The Daiquiri

The Daiquiri

Get on board: it’s daiquiri day!

I think I speak for almost every Drinkstagrammer when I say that national drinking days in the USA are, or should be anyway, considered international drinking days as well. The states have SO many so let’s all just get in on that!

Today it’s National (let’s just say International) Daiquiri Day anyway! I absolutely love a classic daiquiri, but what I find most interesting about that cocktail is what other people think of it, or rather: what they think it actually is.
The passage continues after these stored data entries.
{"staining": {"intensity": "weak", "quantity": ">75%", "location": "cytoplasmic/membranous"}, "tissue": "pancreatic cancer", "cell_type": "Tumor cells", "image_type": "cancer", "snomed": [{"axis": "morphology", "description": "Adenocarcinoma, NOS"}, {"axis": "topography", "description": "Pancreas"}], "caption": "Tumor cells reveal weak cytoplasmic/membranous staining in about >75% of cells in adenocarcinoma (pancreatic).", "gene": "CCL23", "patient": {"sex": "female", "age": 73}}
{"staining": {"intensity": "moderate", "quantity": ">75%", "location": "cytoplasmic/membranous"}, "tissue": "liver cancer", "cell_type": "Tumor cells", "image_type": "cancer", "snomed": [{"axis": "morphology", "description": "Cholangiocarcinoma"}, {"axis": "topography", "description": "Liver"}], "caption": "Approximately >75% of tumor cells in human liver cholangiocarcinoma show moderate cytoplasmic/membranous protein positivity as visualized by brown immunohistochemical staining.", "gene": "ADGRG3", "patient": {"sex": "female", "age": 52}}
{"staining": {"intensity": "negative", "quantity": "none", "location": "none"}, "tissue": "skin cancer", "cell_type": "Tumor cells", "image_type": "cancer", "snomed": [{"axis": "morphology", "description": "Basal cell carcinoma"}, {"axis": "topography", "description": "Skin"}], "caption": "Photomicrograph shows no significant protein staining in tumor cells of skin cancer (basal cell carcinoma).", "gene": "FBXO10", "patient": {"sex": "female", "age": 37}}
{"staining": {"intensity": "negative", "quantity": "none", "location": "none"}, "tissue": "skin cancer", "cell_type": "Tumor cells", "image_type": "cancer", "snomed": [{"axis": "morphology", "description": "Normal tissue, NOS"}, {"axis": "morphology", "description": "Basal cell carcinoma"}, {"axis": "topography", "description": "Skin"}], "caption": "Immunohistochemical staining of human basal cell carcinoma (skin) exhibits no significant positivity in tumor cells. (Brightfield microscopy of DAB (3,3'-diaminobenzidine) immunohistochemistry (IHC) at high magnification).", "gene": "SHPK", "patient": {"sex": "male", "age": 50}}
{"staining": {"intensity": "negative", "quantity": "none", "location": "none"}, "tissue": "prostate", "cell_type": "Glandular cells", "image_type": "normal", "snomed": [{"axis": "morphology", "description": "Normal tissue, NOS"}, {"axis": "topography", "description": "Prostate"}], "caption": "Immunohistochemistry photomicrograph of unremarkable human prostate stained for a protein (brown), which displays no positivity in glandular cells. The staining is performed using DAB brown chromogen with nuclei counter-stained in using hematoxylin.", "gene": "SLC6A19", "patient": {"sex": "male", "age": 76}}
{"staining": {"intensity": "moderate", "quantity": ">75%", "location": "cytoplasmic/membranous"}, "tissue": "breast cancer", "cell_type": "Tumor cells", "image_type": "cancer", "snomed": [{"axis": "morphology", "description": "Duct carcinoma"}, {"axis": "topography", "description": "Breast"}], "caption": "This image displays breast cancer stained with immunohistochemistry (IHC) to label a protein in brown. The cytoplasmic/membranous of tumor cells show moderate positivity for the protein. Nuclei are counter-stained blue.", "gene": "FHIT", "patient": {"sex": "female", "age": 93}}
When frozen daiquiris became a thing they were everywhere. Everywhere. They were what the little black dress is to women: everyone had to have one. When I started working in bars and somebody ordered one I obviously made it the original way but I encountered some issues. The frozen version of the drink had taken over and a “daiquiri” no longer meant a straight up, straight forward, sour drink - it meant a flirtatious, fruity and frozen drink, preferably in red. I swear I’ve had guests send their drinks back because they “ordered a daiquiri”…

With the cocktail scene becoming more sophisticated yet at the same time more accessible to everyone I believe we’re now back to a daiquiri being what a daiquiri is supposed to be: one of the most perfectly balanced and easiest cocktails in the world - a delicious classic that, like that black dress, will never go out of style.

Let’s celebrate today with a summery twist of this masterpiece of a drink.

- 50ml White Rum
- 30ml Lime juice
- 15ml Rhubarb simple syrup
Shake everything with ice, fine strain into your glass.